Our donors are huggers or hand-shakers. It’s important to know who is who (and it prevents some awkward encounters – we’ve all had them … it’s okay!). Our natural tendency if we’re “huggers” ourselves is to gravitate to the other “huggers.” It’s the same for hand-shakers. It’s also important to “cross the aisle” on occasion and understand how to be both as a development professional. And it takes practice. Both are signs of love and mutual respect. We need more of that human contact.

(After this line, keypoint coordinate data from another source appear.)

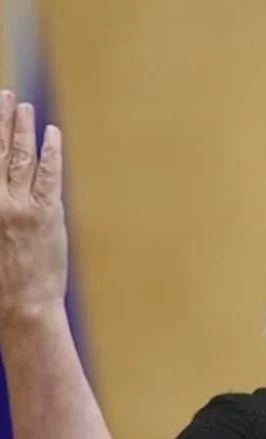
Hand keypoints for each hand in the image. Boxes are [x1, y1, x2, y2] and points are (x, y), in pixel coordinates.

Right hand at [0, 90, 66, 327]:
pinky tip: (52, 134)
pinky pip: (49, 174)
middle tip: (4, 95)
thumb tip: (2, 186)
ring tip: (22, 106)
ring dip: (21, 128)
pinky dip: (51, 151)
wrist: (21, 306)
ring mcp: (20, 205)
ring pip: (20, 156)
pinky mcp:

The Right Rev. Michael Curry, Presiding Bishop of the Episcopal Church, quipped in a fiery sermon recently that “Loving God is easy, loving yourself is easier, but loving your neighbor is a bit more complicated.” Regardless of faith or belief system, loving one another has been a societal tenet for millennia, but it is also one of the hardest things to do. Loving our donors seems easy enough, but it, too, is complicated. I have told people that loving your donors means holding bags outside of a store for 45 minutes while they shop, taking someone whose car is in the shop on her errands for the day, picking up a donor for church on a Sunday when you might rather be having brunch with friends. A nonprofit executive said “what about boundaries?” With donors, your boundaries begin to shift. You’re no longer development director in an office. You become friend, confidante, counselor and so much more. We build loving relationships with donors – respectful and ethical of course – because they are giving selflessly.
But there are also donors who might be more “challenging,” and we have to love them, too. We learn to become handlers or we assign a handler to a challenging donor. Some are eccentric. Some have needs greater than we can imagine. And yet, at the end of the day, it is our responsibility to our consumers to match the donor to the programs they love, help them build passion in our work, and nurture that relationship.
I encourage everyone to be thinking about how we can use such a “radical” term like love in how we work with donors. We should love our donors for their gifts, but more so for their open hearts and minds to our missions. Their passion and their beliefs make our work possible.